治肺でよく用いられるものに、宣肺(せんぱい)、粛肺(しゅくはい)、清肺(せいはい)、瀉肺(しゃはい)、温肺(おんぱい)、潤肺(じゅんぱい)、補肺(ほはい)、斂肺(れんぱい)の八直法があります。燥肺(そうはい)をくわえるべきとするは当院の趙鴻博士の意見です。燥肺とは湿濁が肺に蓄積した場合に、肺の好む適当な潤の状態にまで戻すと言う意味であり、肺を燥にする意味ではなく、燥に過ぎてはなりません。肺は元来、燥をにくみ、燥に傾けば肺気上逆または喘息様の咳が出現するからです。
漢方用語の解説
宣肺とは肺衛の表邪を疎散させること。麻黄 紫蘇 桔梗などに作用があります。
粛肺とは肺中の痰火を清除させること。
清肺(栝萋 貝母 竹茹 天竺黄 竹瀝)とは肺中の実熱を清泄させること、
瀉肺とは肺中の痰火と水湿を瀉すこと。
瀉肺(桑白皮 葶藶子)と粛肺(蘇子 杏仁 旋覆花)は又、重軽、緩急の区別があり、前者では比較的強い薬を使い、後者においては比較的おだやかな作用のある薬が使われます。

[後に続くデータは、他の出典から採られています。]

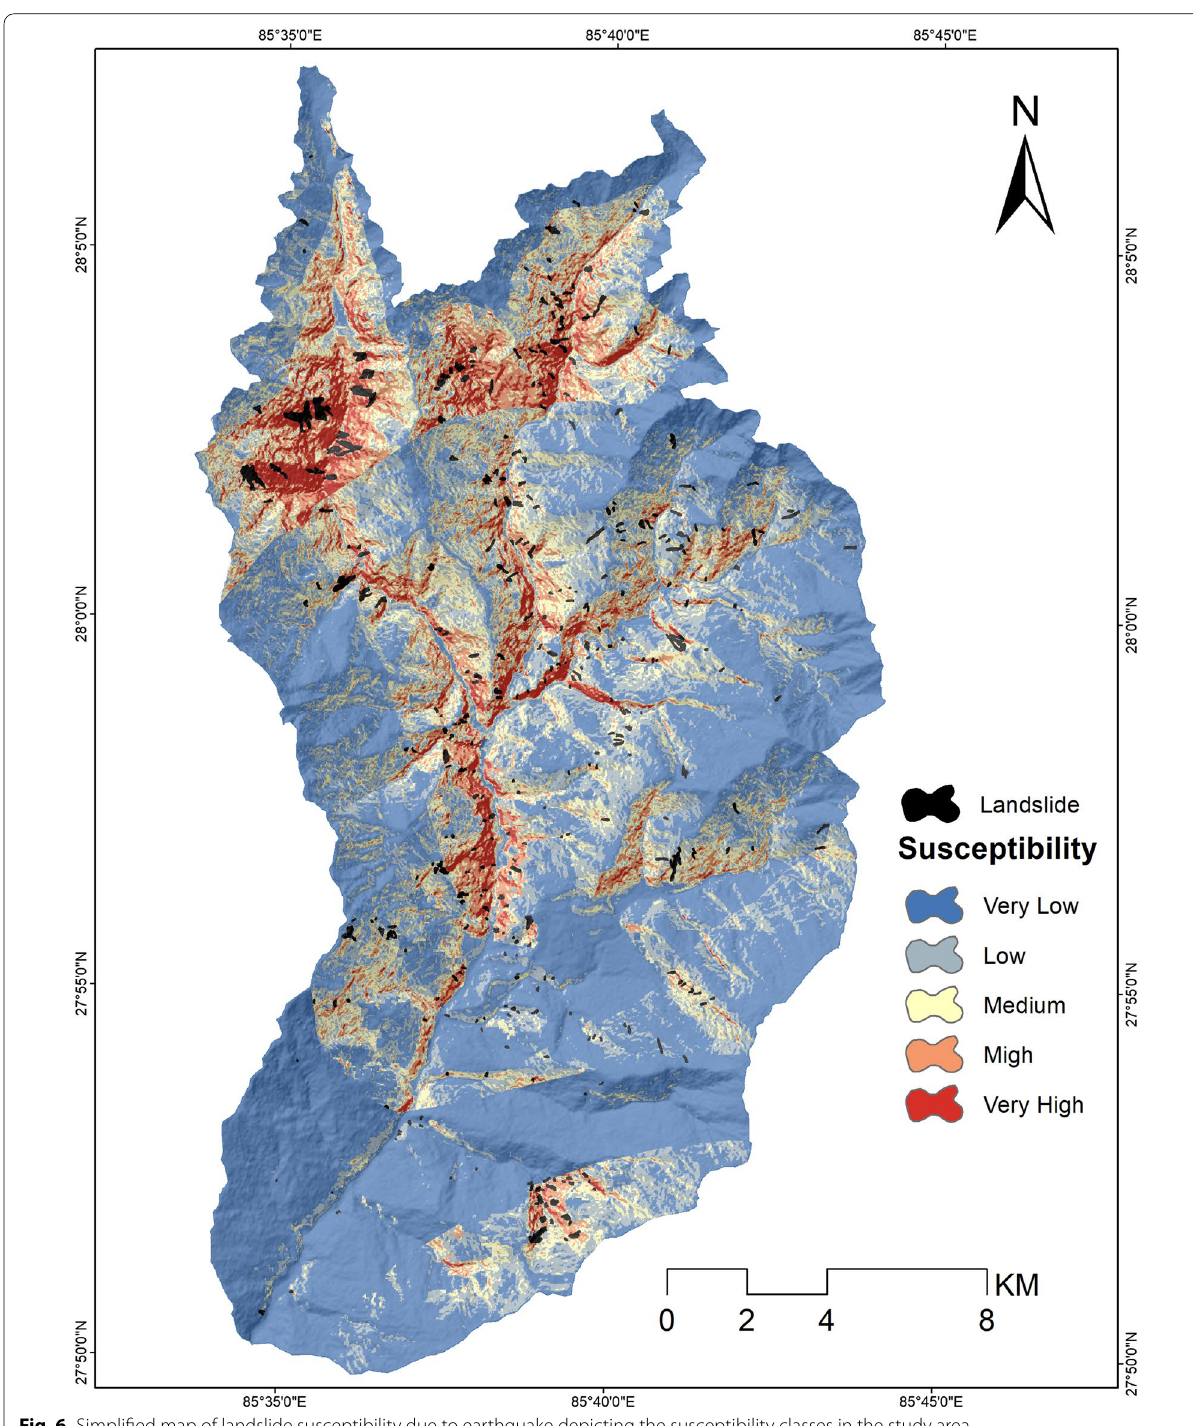
Fig. 6 Simplified map of landslide susceptibility due to earthquake depicting the susceptibility classes in the study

温肺(乾姜 細辛 白芥子)は肺中における寒飲の温化を意味します。
潤肺(款冬花 百部 枇杷葉)は、乾いた肺を潤すことを意味します。
補肺とは、甘温で肺気を益し(人参 山薬)、又甘涼(沙参 麦冬 百合まど)で肺陰を養うことです。
斂肺(五味子)とは、発散された肺気を収斂してやることである。固渋法の一つで、慢性の咳をとめる治療法です。
燥肺(半夏 天南星)
宣肺、粛肺、清肺、瀉肺は袪邪に属します。
温肺、潤肺も袪邪する方法です。
補肺、斂肺等は扶正に属します。
肺は弱い臓で清虚かつ高位にあります。方剤は、重濁ではなく、清軽のものを選ぶべきである。呉鞠通は「上焦を治するものは羽の如く、軽ではなくば、挙にならない」と説きました。肺は弱い臓で寒熱に耐えられません。甘潤のものは肺気を自降させ、静粛となるので、治肺の方薬は、辛平甘潤が最も適宜と思います。

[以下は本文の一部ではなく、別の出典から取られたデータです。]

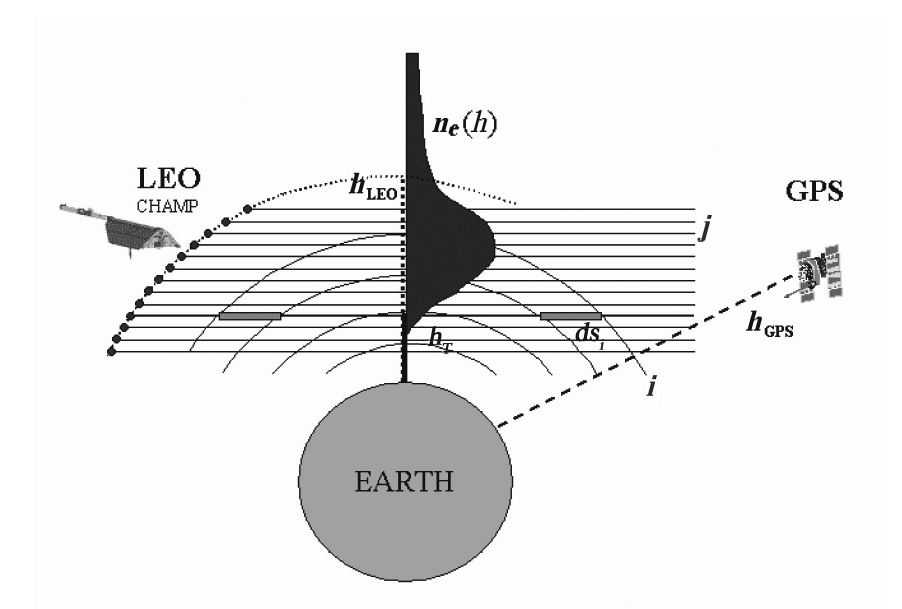
Fig. 7.3. Illustration of the retrieval technique used for CHAMP data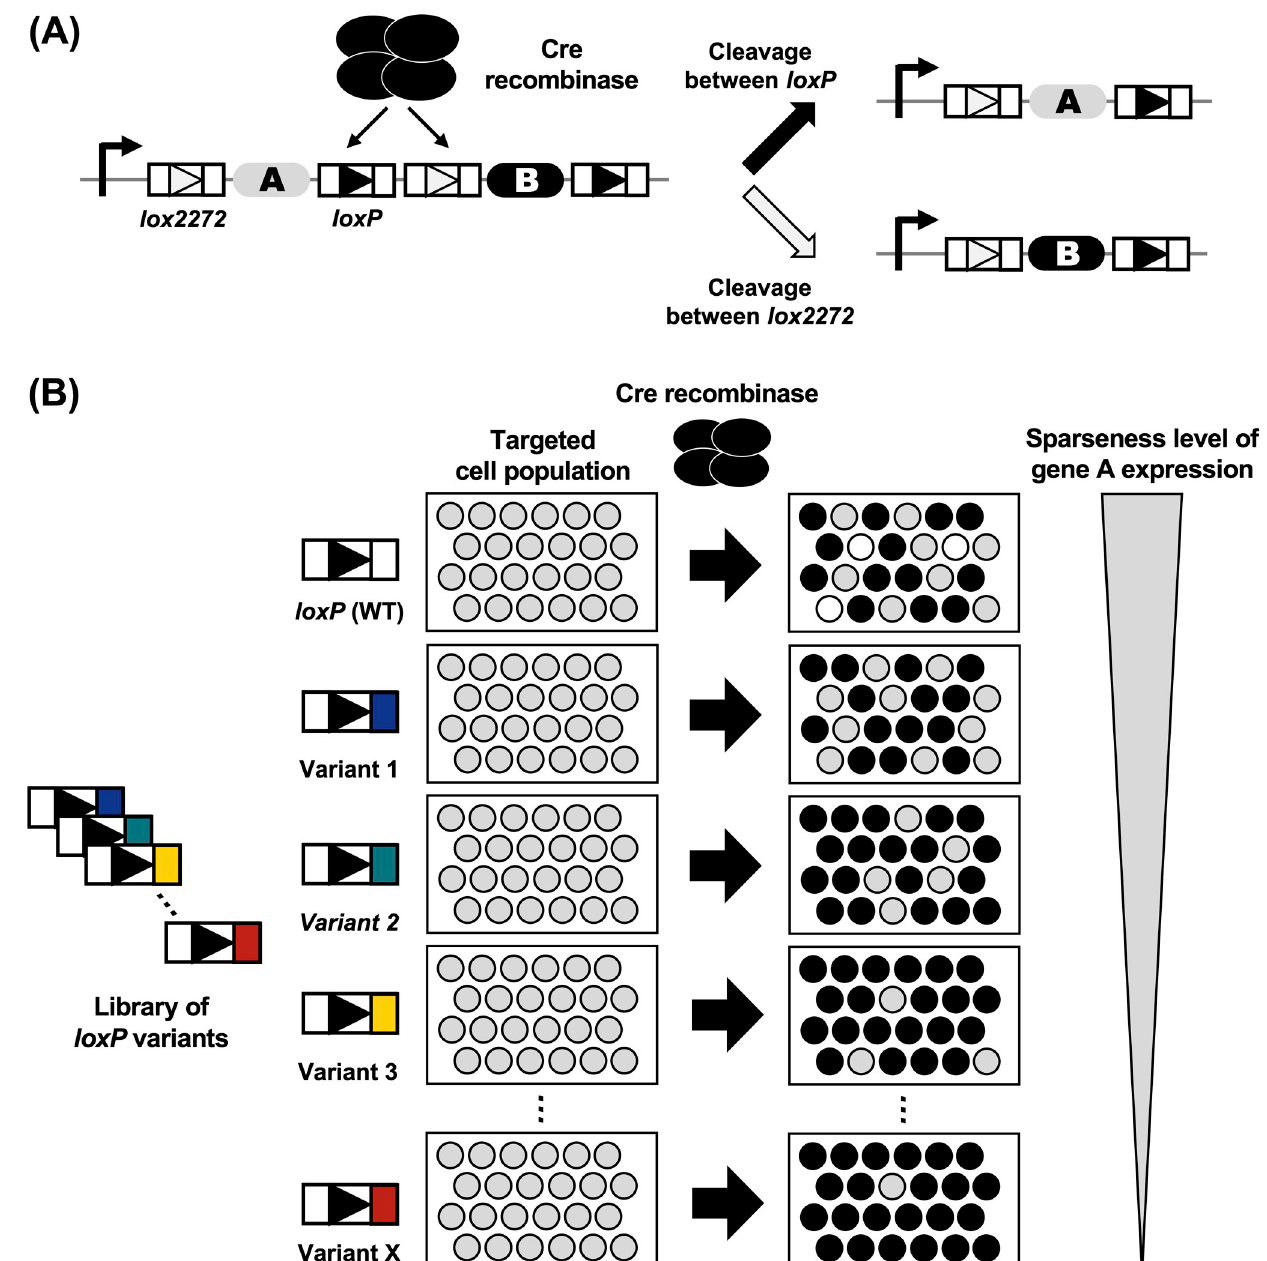
Fig 1. Schematic overview of our strategy. (A) Stochastic excision of lox sequences by Cre. Gene A is excised when Cre cleaves lox2272 sequences and gene B is excised when Cre cleaves loxP sequences. Cre cleaves one of two pairs of lox sequences (a pair of lox2272 sequences or a pair of loxP sequences) in a mutually exclusive way, which leads to the exclusive expression of gene A or gene B. (B) Regulation of the sparse labeling rate using loxP variants. We hypothesized that mutations in loxP sequences affect the affinity of the loxP sequence against Cre, thus rendering them less likely to be cleaved by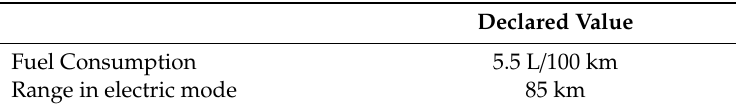
Table 28. Chevrolet Volt fuel consumption.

(内経)には「辛は肺を生む」「辛をもって瀉す」とあります。この瀉は表邪を駆散させ、邪を除き正を安定させ、肺の作用を助けるので「生肺」と言われます。(内経)には又「肺は収を欲すれば、急に食酸で収まる」「酸でこれを補う」とある。咳喘であれば上気し、呼吸促拍になり、肺気を耗散させる。それで酸をもって肺体を補い、耗散された気を収める。苦はすなわち降に、辛はすなわち散に、甘は滋潤に作用するとあります。

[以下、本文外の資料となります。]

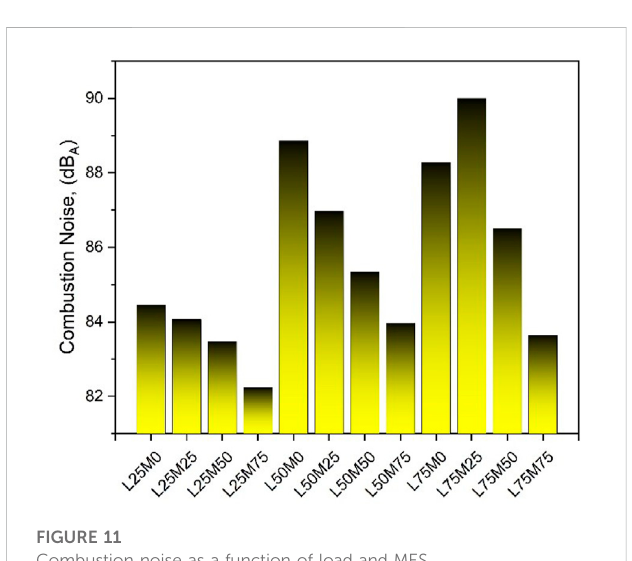
FIGURE 11 Combustion noise as a function of load and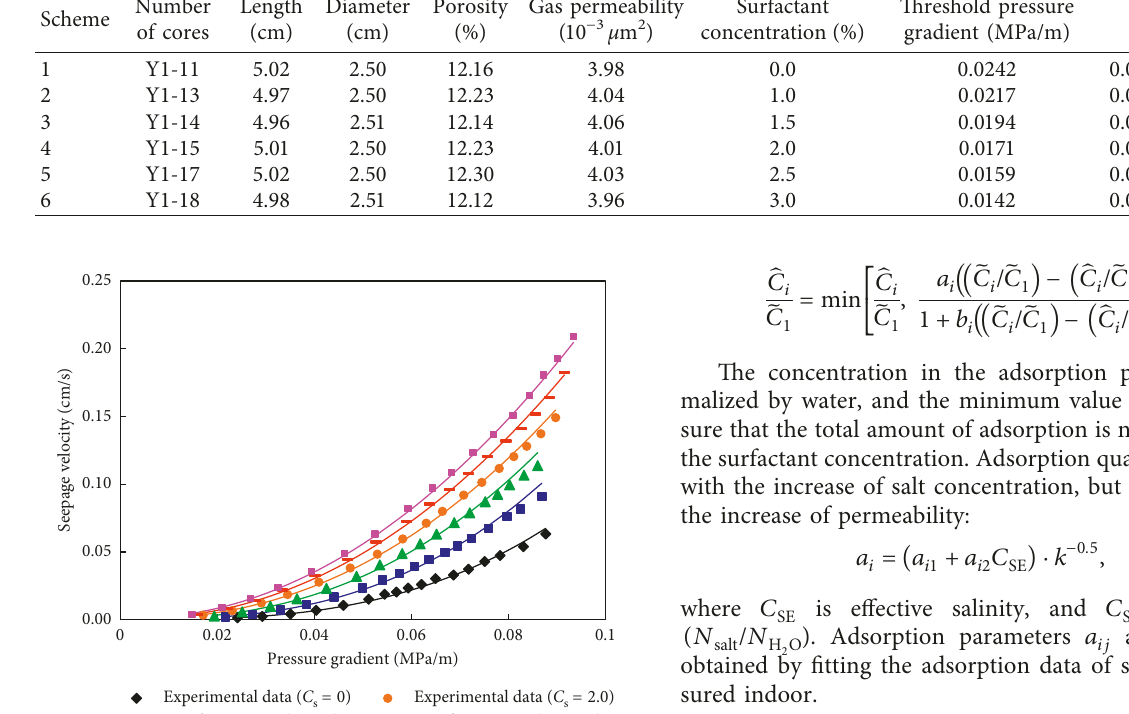
Experimental data ( C s = 2.0) Simulative curve ( C s = 2.0) Experimental data ( C s = 2.5) Simulative curve ( C s = 2.5) Experimental data ( C s = 3.0) Simulative curve ( C s = 3.0)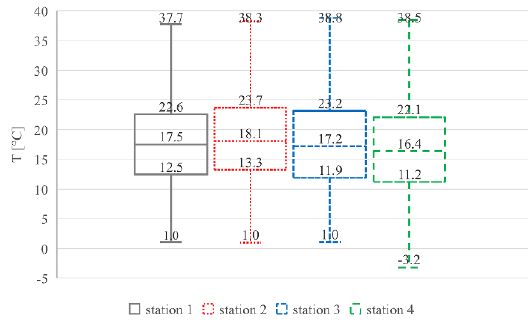
Figure 4. Statistical analysis of hourly temperatures at the four stations: maximum value, minimum value, first quartile, average, third quartile.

臨床では以上の諸々の方法を、組みあわせて用いなければならない。例えば宣粛を用いると同時に、清粛をも用いる。その他、清と潤を、清と宣を、潤と粛を、斂と補を同時に使い、例えば温、清、宣、斂を合わせて使います
宣粛、清潤を合わせて使う等があります。
基礎理論的用語解説
宣発
肺の機能で、広く発散させて行き渡らせるという意味があります。気・血・津液を全身に巡らせたり、発汗や呼吸を行うことです。口から濁気を外へ出したり、発汗したり、皮膚呼吸で濁気を出すことをいいます。
粛降
肺の機能で、各臓腑へ降ろすという意味があります。下降させることにより、吸気や水分を下方へ移動させることです。体内に清気を採り入れることをいいます。採り入れた清気は下降して気道を清潔に保ちます。また、大腸の蠕動運動を促します。